Werkeliste

Entwurf: René Lalique
Entstehungszeit: um 1893
Materialien: Gold, Email, Brillanten
Eigentümer: Lalique-Museum

Die Sphinx ist ein Zwitterwesen der griechischen Mythologie, zugleich Frau und geflügelter Löwe. Sie trieb ihr Unwesen in der Region um Theben und verschlang die Reisenden, denen es nicht gelang, ihr berühmtes Rätsel „Was ist am Morgen vierfüßig, am Mittag zweifüßig und am Abend dreifüßig?“ zu lösen ? Ödipus stellte sich der Sphinx und gab die richtige Antwort: der Mensch.

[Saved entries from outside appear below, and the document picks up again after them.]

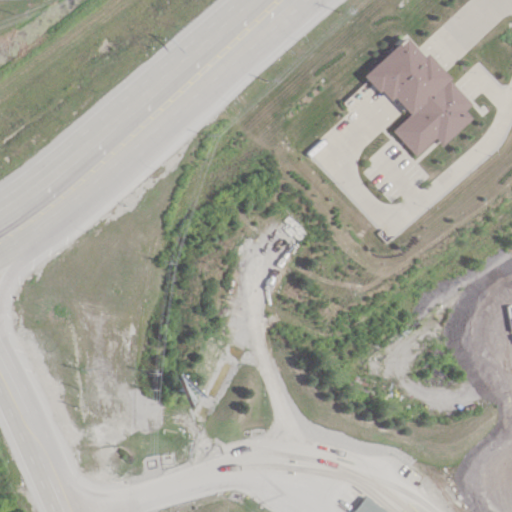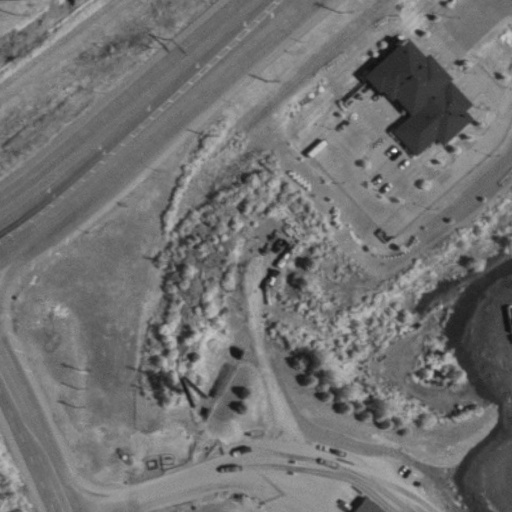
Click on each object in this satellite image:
road: (238, 3)
road: (282, 12)
road: (406, 77)
road: (144, 83)
building: (409, 96)
building: (409, 96)
road: (150, 125)
road: (467, 153)
road: (27, 182)
road: (363, 201)
road: (15, 235)
road: (15, 250)
road: (17, 419)
road: (309, 469)
road: (204, 475)
road: (51, 482)
building: (356, 507)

Er kriecht am Morgen seines Lebens auf allen Vieren, läuft am Mittag auf zwei Beinen, nimmt am Abend einen Stock zu Hilfe und bewegt sich damit auf drei Beinen fort.

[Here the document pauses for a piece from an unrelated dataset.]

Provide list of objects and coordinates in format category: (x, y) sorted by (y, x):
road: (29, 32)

In der zweiten Hälfte des 19. Jahrhunderts inspirierte die Sphinx zahlreiche Künstler wie Jean-Dominique-Auguste Ingres, Gustave Moreau und Auguste Rodin. Für sie war das Thema häufig eine Gelegenheit, mit Ödipus einen Epheben darzustellen. René Lalique dagegen lässt den jungen Mann beiseite und konzentriert sich auf das Fabelwesen. In der Tat findet man im Werk des Schmuckkünstlers Lalique zahlreiche Darstellungen weiblicher Zwitterwesen.

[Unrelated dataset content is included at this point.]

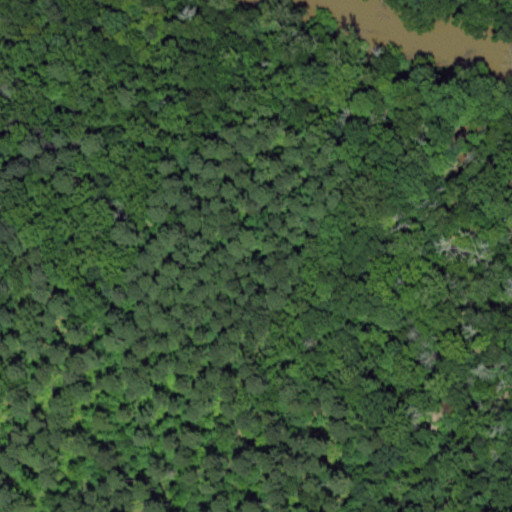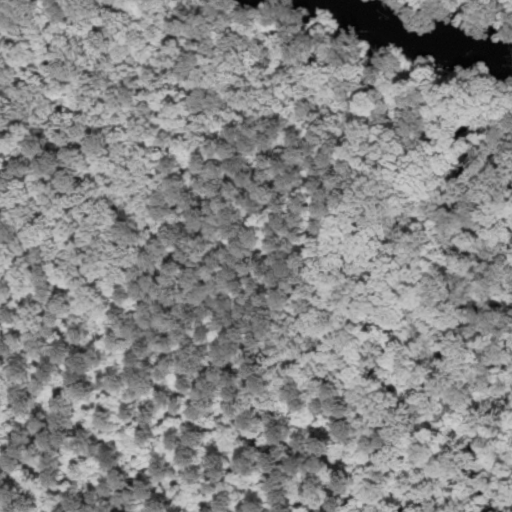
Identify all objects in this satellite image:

Auf diesem kleinformatigen Schmuckstück (35 x 35 mm) stellt René Lalique sowohl die sehr irdische Seite der Sphinx dar, die einerseits sehr erdverbunden ist, wie ihre fest im Boden verankerten Krallen zeigen, aber auch als ein zum Himmel gerichtetes Wesen. Verstärkt wird dieser Eindruck durch den Oberkörper, der sich vom emaillierten Hintergrund abhebt, und die aufgefalteten Flügel.

Interessant zu wissen: Es gibt mehrere andere Schmuckstücke von der Hand René Laliques, die das gleiche Sphinx-Motiv, allerdings in unterschiedlichen Ausarbeitungen, aufnehmen.